Blizzard Entertainment

Show this image to an Overwatch player and they'll spit on the ground like you just cursed them.

All this is to say, I really wish I was excited for Overwatch 2. Part of the reason for that is that I never really wanted to stop playing Overwatch. Overwatch just became too hard to play. It became a friend that refused to get help, that you had to cut out of your life for your own mental well-being. Nobody wants their favorite game to die, even more so when it fades away slowly without even a clear competitor. There was never an “Overwatch killer.” Valorant was given that title, but anyone who’s played both can attest that they’re deeply different games that I wouldn’t even consider in the same genre.

Articles get written that seem to be confused why Overwatch 2 announcements are met with such widespread apathy, but anyone who stopped playing Overwatch knows exactly why, and it’s because numbers and unrequested PvE missions aside, the features they’re touting ring so depressingly familiar. 

They’re adding a new character, which will either be massively overpowered and take over the game, or be weak enough as to be completely inconsequential. 

They’re adding new maps and a new game mode, which by definition cannot change the way the game is played for the other 70% of the time.

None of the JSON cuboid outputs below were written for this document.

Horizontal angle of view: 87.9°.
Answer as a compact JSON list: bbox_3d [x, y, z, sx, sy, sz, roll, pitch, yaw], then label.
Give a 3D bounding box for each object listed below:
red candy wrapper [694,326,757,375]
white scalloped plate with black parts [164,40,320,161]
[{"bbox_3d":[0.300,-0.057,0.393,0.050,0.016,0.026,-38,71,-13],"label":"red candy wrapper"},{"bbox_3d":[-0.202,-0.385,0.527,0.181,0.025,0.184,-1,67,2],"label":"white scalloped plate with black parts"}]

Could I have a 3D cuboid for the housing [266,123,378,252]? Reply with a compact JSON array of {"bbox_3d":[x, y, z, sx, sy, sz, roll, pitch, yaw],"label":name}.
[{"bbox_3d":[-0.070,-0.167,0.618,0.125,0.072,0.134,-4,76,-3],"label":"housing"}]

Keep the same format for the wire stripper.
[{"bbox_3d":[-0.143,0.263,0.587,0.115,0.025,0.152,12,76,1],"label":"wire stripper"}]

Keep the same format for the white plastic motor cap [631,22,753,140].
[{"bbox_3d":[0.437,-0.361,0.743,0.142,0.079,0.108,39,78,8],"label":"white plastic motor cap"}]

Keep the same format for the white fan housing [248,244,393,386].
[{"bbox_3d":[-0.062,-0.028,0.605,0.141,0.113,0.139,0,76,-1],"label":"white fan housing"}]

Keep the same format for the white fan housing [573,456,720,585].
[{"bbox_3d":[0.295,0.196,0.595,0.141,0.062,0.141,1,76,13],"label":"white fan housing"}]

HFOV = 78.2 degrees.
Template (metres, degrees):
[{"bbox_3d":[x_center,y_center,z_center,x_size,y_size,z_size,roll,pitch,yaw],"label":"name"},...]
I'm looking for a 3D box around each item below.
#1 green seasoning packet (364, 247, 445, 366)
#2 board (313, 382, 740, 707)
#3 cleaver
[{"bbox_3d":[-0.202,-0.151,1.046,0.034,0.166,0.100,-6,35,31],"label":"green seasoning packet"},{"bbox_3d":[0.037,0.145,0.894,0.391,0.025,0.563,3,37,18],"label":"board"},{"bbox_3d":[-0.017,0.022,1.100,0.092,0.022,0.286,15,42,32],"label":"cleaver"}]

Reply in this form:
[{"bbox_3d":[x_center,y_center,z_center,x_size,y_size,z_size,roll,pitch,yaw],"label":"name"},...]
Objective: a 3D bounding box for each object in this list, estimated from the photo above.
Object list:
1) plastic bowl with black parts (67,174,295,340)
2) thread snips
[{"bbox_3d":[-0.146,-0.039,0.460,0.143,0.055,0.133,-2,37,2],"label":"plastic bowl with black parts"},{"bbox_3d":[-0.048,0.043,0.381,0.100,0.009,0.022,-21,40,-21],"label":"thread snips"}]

Finally, they’re adding one massive balance change guaranteed to change the meta: they’re eliminating one of the two tank slots on each team, making the game 5v5 instead of 6v6. This sounds like a brave and future-defining moment, but it’s a transparent facade. I’ve yet to find almost any knowledgeable player who thinks that the moment-to-moment gameplay will be positively affected by the removal of a second tank. But when you know that the tank role is the least popular by far, and is responsible for long queues for Damage or DPS players, your more traditional click-on-heads-get-kills characters, it smells a lot more like Blizzard giving up on making tank rewarding to play and instead hoping to neatly double available tanks so that their semi-shiny new game doesn’t launch with 10+ minute queues.

If the announcement of Overwatch 2 was the “It’ll be different this time, I’ve changed” text, the release of details was the message 10 minutes later asking to borrow money. Most of us stopped responding a long time ago.